> **Текстовый фрагмент**
Но если взглянуть на происшедшее сего позиции? Одинокий, тоскующий, озлобленный несчастьями, которые он приносил людям, Печорин одного только хочет: чтобы его оставили в покое, не терзали воспоминаниями, надеждами, — и в этот самый миг встречает человека, который от чистого; сердца, из самых лучших побуждений, непременно будет терзать его... В таком случае, если даже мы не сможем оправдать Печорина, то по крайней мере поймем его поведение.

А Максим Максимыч оскорблен — и это естественно.

«— Да, — сказал он наконец, стараясь принять равнодушный вид, хотя слеза досады по временам сверкала на его ресницах: — конечно, мы были приятели, — ну да что приятели в нынешнем веке!..»

Обида Максима Максимыча привычно выливается в стариковское ворчанье на новый век. Мы сочувствуем Максиму Максимычу и в то же время понимаем его трагическую ошибку: в данном-то случае он неправ. Не потому Печорин пренебрег им, что он «не богат, не чиновен». Но как ему понять странного молодого человека, который и сам себя не понимает? Обида Максима Максимыча тем больнее, чем она непонятнее: за что? Разве он хоть чем-нибудь виноват перед Печориным? Любил, помнил, возил за собой его бумаги...

В конце повести, перед расставаньем с Максимом Максимычем, Автор узнает еще одну деталь: «бедный старик» не дождался коменданта, «в первый раз отроду, может быть, бросил дела службы для собственной надобности... — и как же он был награжден!»

Муки совести — Максим Максимыч нарушил свой долг — сплетаются с муками уязвленного самолюбия и страданиями обманутой любви. В таких случаях человеку свойственно вымещать свои мученья не на том, кто был их причиной, а на том, кто подвернется. Максим Максимыч так и делает. В ответ на сердечные слова Автора он ворчит: «Где нам, необразованным старикам, за вами гоняться!.. Вы молодежь светская, гордая: еще пока здесь под черкесскими пулями, так вы туда-сюда... а после встретишься, так стыдитесь и руку протянуть нашему брату».

> **Выполните задания**
A - Какие муки и страдания Максима Максимыча, по словам фрагмента о Максиме Максимыче, сплетаются друг с другом? Перечислите их все.
B - Ответьте на вопросы по фрагменту о Максиме Максимыче:
(i) Чего одного хочет Печорин?
(ii) Во что привычно выливается обида Максима Максимыча?
(iii) Кого не дождался «бедный старик»?
C - Процитируйте часть фрагмента о Максиме Максимыче: начните со слов «Но если взглянуть» и остановитесь после слов «и это естественно.».
Строки ниже представляют собой отдельный материал и к фрагменту не относятся.

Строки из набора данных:
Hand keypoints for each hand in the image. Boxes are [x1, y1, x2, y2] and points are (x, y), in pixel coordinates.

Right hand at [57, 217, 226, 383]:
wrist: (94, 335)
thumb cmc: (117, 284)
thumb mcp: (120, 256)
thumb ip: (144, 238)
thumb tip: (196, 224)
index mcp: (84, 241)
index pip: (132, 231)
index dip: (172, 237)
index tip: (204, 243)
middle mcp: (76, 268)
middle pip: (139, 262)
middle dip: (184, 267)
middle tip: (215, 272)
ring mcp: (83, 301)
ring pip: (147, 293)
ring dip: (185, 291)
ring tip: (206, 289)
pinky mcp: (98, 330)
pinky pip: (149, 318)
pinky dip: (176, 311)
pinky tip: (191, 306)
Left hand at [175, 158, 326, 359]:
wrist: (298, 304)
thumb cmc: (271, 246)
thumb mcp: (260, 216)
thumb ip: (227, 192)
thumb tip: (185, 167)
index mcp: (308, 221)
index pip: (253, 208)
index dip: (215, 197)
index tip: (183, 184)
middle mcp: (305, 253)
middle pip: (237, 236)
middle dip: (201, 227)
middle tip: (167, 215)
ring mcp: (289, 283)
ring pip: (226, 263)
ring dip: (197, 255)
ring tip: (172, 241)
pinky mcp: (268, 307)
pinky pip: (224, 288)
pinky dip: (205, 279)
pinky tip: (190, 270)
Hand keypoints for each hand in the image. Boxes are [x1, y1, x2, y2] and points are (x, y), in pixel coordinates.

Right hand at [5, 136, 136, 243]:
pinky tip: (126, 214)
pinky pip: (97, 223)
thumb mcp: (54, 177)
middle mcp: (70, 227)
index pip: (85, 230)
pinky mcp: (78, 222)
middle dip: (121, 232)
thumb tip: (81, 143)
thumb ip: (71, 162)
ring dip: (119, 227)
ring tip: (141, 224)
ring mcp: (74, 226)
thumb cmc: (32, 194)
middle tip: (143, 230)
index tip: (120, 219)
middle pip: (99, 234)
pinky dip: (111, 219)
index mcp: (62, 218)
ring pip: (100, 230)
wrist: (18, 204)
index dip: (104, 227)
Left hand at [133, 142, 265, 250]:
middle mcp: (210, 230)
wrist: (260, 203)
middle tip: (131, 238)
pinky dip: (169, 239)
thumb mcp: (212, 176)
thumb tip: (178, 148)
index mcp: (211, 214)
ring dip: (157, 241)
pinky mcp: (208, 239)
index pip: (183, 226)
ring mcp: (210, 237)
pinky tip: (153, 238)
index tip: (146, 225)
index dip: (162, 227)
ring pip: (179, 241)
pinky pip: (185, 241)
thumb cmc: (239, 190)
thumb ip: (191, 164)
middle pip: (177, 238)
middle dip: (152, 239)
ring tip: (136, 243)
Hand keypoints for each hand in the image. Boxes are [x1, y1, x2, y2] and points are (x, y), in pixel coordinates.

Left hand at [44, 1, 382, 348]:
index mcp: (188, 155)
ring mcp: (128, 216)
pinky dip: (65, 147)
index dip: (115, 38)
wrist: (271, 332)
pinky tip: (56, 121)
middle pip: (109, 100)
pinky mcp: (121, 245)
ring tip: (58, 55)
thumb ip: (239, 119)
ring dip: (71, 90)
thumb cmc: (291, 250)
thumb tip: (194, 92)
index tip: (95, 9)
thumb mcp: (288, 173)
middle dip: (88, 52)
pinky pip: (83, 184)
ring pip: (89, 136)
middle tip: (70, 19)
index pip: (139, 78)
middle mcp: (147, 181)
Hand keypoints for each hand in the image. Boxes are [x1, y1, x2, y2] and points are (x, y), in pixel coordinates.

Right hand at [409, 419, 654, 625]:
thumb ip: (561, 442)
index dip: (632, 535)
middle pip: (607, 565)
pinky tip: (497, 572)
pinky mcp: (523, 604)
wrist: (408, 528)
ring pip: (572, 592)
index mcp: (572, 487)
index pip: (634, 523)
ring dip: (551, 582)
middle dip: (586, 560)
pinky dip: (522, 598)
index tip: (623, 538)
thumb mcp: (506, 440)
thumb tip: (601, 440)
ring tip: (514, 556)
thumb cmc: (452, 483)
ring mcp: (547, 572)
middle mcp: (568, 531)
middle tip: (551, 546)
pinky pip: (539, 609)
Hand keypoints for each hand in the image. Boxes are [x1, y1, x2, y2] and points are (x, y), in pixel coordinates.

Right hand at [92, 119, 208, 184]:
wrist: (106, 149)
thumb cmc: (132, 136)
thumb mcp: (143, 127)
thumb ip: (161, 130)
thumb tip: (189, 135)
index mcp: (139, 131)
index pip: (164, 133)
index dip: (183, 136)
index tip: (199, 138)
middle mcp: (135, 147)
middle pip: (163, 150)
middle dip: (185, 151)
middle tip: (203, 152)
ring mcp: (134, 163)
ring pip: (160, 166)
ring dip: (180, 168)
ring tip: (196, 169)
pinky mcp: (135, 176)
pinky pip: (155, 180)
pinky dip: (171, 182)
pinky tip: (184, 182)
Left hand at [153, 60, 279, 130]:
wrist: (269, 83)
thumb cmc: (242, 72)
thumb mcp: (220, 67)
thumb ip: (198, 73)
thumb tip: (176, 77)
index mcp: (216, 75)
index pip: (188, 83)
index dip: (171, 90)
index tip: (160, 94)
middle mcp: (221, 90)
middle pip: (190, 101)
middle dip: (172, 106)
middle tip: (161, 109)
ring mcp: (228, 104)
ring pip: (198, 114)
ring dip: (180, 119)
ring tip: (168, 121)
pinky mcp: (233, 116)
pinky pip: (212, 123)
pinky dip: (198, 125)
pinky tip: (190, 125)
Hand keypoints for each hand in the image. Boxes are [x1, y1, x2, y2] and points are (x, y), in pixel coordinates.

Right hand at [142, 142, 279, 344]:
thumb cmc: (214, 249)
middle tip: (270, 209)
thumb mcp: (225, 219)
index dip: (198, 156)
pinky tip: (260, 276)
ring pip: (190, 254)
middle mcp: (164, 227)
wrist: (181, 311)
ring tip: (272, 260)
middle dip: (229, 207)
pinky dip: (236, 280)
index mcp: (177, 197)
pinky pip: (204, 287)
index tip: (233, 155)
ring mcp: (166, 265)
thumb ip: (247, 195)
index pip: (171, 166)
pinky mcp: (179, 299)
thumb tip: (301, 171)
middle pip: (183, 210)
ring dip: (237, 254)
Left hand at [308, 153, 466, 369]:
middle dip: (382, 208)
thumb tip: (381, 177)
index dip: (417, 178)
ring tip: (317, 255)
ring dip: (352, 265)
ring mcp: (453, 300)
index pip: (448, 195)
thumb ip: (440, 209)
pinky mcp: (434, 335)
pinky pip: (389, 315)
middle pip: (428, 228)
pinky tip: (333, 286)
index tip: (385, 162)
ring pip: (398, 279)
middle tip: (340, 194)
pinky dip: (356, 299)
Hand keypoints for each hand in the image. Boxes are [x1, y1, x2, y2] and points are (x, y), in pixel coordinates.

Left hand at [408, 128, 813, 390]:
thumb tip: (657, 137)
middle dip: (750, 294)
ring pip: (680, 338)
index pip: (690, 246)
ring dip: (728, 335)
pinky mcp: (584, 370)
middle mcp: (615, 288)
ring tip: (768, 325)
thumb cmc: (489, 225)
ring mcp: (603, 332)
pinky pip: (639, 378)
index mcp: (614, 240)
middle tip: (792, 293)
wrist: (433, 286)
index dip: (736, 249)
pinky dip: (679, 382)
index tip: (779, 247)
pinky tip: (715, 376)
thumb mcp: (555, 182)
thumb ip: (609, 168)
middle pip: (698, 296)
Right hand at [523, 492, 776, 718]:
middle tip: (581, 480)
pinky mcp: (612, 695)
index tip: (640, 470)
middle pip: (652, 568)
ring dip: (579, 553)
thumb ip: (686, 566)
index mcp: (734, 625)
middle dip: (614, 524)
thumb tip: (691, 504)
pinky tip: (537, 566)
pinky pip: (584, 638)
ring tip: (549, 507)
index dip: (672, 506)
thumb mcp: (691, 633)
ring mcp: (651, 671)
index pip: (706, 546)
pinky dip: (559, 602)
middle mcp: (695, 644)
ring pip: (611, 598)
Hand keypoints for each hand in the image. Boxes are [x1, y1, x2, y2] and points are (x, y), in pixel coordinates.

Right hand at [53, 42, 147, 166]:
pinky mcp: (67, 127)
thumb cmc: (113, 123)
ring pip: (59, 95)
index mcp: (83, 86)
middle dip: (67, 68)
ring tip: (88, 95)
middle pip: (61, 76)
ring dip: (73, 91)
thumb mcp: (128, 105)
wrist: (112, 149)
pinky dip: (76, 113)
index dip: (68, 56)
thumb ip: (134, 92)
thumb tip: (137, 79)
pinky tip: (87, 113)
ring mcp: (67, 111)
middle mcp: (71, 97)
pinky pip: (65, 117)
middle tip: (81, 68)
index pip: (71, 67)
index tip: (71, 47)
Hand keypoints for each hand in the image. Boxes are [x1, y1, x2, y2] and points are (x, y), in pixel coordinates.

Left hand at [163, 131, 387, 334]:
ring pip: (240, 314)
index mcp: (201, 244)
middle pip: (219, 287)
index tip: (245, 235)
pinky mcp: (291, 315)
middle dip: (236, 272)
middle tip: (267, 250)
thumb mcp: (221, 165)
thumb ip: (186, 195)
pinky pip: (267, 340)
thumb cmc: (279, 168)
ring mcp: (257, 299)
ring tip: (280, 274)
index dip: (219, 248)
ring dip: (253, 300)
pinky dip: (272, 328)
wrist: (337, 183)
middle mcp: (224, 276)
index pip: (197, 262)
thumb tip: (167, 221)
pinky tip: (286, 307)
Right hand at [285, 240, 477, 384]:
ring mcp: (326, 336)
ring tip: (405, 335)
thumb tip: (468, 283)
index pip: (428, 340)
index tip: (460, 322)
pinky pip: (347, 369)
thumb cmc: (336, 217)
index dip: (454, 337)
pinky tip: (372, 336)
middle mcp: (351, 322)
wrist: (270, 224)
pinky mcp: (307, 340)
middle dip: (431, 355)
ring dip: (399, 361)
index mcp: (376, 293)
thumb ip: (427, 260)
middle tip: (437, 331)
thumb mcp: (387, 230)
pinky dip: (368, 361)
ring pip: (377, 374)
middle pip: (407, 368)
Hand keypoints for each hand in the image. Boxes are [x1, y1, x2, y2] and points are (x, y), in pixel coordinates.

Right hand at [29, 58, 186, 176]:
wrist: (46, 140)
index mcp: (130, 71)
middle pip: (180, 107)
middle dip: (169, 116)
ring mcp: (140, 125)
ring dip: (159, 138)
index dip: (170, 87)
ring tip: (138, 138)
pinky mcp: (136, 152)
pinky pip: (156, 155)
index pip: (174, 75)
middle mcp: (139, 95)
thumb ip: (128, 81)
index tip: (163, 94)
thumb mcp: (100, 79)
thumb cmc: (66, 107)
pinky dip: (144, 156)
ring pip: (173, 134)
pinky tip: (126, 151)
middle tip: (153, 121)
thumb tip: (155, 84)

> **Ответы по порядку**
A - Муки совести, муки уязвленного самолюбия, страдания обманутой любви.

B -
(i) Чтобы его оставили в покое, не терзали воспоминаниями, надеждами.
(ii) В стариковское ворчанье на новый век.
(iii) Коменданта.

C -
Но если взглянуть на происшедшее сего позиции? Одинокий, тоскующий, озлобленный несчастьями, которые он приносил людям, Печорин одного только хочет: чтобы его оставили в покое, не терзали воспоминаниями, надеждами, — и в этот самый миг встречает человека, который от чистого; сердца, из самых лучших побуждений, непременно будет терзать его... В таком случае, если даже мы не сможем оправдать Печорина, то по крайней мере поймем его поведение.

А Максим Максимыч оскорблен — и это естественно.